◆ THE PROBLEM: Lines containing "called" should be pulled from the material below.

THE RECORDS below:

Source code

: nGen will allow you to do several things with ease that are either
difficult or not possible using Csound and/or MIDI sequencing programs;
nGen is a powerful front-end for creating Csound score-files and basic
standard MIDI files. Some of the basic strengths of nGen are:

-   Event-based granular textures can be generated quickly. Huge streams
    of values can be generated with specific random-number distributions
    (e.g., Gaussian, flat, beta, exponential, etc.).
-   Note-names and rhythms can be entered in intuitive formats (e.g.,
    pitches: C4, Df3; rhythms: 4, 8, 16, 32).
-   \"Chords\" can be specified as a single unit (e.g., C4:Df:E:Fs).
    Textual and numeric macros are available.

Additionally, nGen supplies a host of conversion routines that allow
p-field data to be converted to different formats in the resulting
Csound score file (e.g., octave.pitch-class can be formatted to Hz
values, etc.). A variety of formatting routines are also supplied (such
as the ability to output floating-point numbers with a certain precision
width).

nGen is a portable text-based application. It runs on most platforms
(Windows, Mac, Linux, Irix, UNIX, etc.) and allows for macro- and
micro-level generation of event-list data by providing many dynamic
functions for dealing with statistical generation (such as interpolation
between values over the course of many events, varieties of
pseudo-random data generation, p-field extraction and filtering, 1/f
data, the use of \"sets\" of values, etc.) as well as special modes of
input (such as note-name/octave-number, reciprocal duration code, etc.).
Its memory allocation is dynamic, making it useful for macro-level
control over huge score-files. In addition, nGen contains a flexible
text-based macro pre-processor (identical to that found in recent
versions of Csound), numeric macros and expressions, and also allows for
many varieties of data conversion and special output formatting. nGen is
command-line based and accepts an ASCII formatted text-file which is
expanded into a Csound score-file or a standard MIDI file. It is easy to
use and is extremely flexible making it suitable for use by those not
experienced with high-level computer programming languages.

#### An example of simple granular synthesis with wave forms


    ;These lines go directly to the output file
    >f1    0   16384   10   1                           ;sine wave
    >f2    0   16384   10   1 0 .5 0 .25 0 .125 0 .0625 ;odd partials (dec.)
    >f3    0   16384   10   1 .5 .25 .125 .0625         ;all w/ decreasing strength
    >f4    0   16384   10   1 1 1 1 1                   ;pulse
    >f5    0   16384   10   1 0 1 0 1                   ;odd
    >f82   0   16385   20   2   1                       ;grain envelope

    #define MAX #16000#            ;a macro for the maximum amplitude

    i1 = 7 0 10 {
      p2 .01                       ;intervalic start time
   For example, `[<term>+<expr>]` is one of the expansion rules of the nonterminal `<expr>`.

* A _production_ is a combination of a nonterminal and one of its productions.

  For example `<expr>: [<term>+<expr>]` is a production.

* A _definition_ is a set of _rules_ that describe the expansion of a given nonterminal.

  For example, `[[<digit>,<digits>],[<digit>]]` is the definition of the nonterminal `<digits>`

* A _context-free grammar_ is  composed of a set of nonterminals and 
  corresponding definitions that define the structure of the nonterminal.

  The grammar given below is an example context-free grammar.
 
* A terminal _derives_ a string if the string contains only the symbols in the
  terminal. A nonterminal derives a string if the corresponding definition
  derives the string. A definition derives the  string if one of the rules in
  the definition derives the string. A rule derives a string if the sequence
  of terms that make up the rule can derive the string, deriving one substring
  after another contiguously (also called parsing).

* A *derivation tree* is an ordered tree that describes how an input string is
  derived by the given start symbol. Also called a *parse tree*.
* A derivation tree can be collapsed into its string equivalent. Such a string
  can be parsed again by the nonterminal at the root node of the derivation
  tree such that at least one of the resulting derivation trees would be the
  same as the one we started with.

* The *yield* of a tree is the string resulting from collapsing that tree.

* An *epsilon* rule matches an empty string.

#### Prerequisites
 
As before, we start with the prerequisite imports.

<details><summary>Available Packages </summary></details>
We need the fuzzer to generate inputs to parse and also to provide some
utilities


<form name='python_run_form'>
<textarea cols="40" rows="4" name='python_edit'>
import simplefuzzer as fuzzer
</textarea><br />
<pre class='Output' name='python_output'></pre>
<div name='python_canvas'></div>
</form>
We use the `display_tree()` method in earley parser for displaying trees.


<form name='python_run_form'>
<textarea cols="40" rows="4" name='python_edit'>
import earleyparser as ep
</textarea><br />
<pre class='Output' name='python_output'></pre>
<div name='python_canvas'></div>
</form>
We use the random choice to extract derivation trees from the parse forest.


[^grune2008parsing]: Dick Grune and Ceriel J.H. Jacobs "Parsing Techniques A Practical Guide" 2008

End of THE RECORDS.

◆ TASK OUTPUT:
  after another contiguously (also called parsing).
  derived by the given start symbol. Also called a *parse tree*.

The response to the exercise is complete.